Like every other school district in the state, EFISD is funded largely by local property taxes from within the district's boundaries. However, EFISD does not appraise properties or set property values, which is handled by each county’s appraisal district. Therefore, EFISD has only partial control over its local revenues. Property values, including oil and gas/mineral values as well as land values, increased so much in the past year that the district’s tax revenues have also increased greatly. EFISD has actually adopted a reduced tax rate for all EFISD property owners in the district for 2022-2023, but the higher appraisal valuations mean that revenues go up even though the tax rate is going down.

What Is Option 3?

Historically, most districts in recapture have selected Option 3. This is because Option 3 maintains a “status quo” for the school district. No properties are affected and all students within existing school district boundaries can continue to attend those schools. If the district selects Option 3, EFISD will pay recapture to the state each month beginning in February 2023, or in one payment for the total amount required to be paid by the district not later than August 15 for the school year for which the agreement is in effect.

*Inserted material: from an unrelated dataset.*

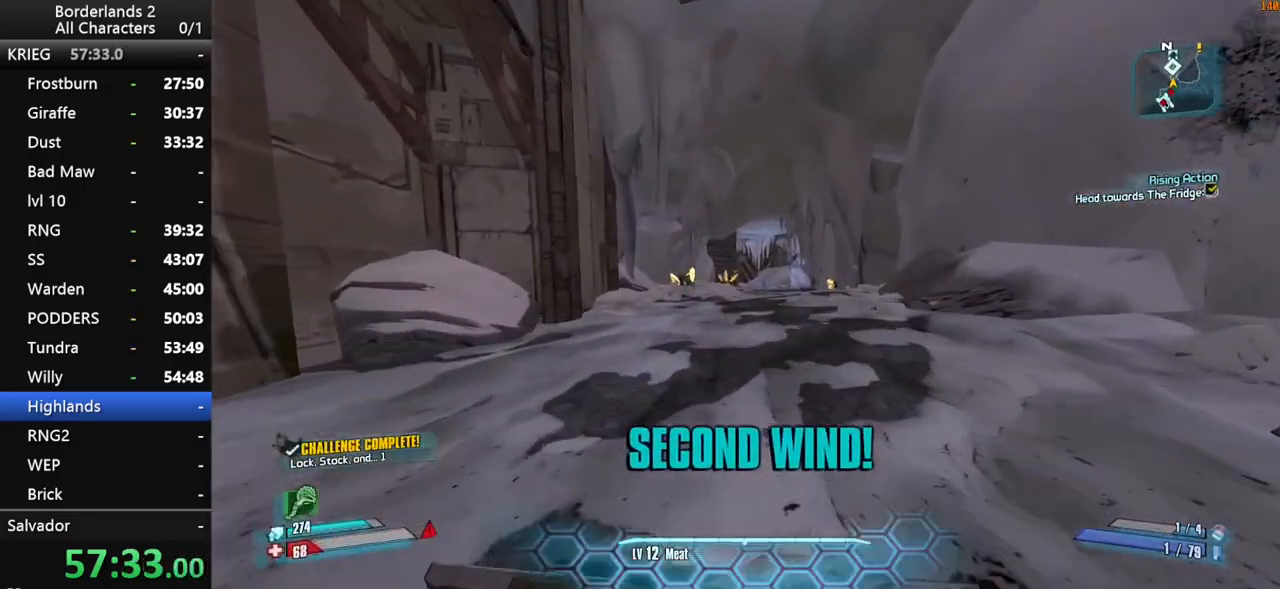
{"keys": ["space", "w"], "mouse": [], "mouse_move": "still", "events": [[16, "shift", "up"], [150, "d", "down"], [150, "shift", "down"], [200, "space", "up"], [283, "d", "up"], [383, "shift", "up"], [433, "space", "down"]]}
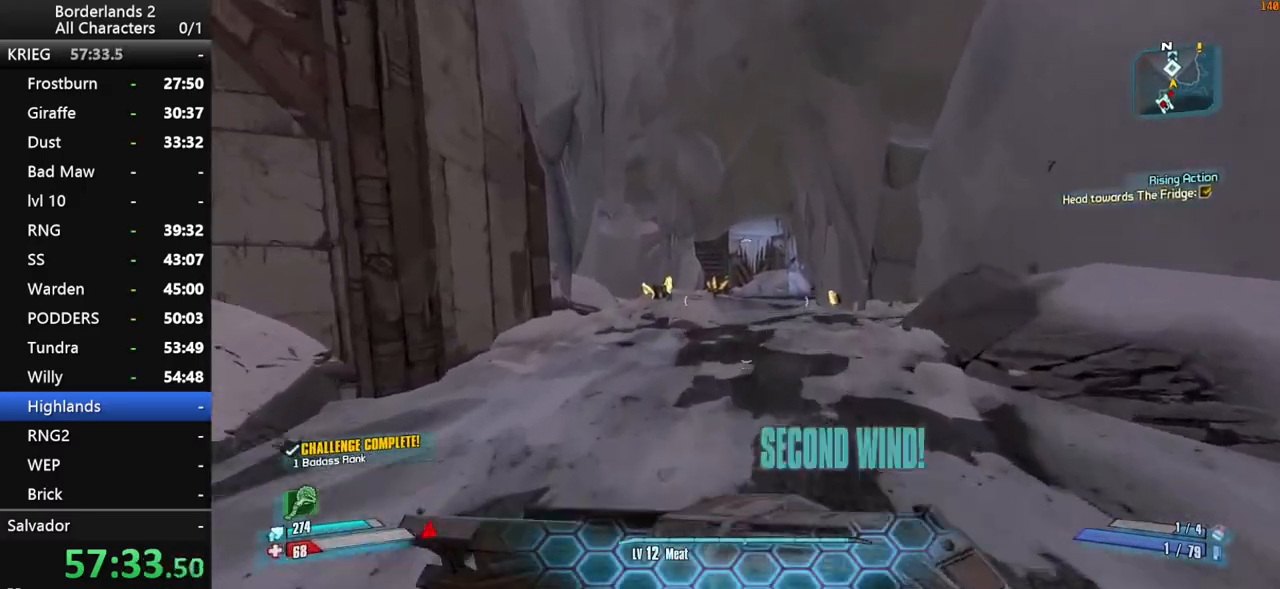
{"keys": ["w"], "mouse": [], "mouse_move": "still", "events": [[16, "space", "up"], [116, "space", "down"], [166, "a", "down"], [250, "space", "up"], [350, "a", "up"]]}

What Happens If Option 3 Is Rejected?

If voters reject Option 3, the Commissioner will implement Option 1 or Option 2 on his own. This means that if voters do not approve for EFISD to purchase attendance credits from the state under Option 3, the Texas Commissioner of Education has authority either to detach properties from EFISD and annex them (assign them) to another school district, or to order the consolidation of the entire EFISD into another school district. In other words, if voters reject the proposal, the Commissioner has sole authority to decide whether to detach and annex, or to order consolidation. Under detachment and annexation, the Commissioner has the discretion to choose which properties are removed from EFISD and reassigned to another school system – starting with mineral (oil and gas) properties, public utility and pipeline properties, and industrial/commercial properties. The law provides that the Commissioner should not detach and annex agricultural or residential properties. However, if the revenue imbalance cannot be resolved by detaching and annexing mineral, utility, and commercial properties, the Commissioner then has no choice other than to consolidate EFISD with a neighboring school system.

So What Happens On November 8?

On November 8, EFISD voters will make the choice whether the district pays the state under the Robin Hood plan – or whether the Commissioner reassigns some EFISD properties to other school districts or consolidates EFISD with a neighboring school system altogether.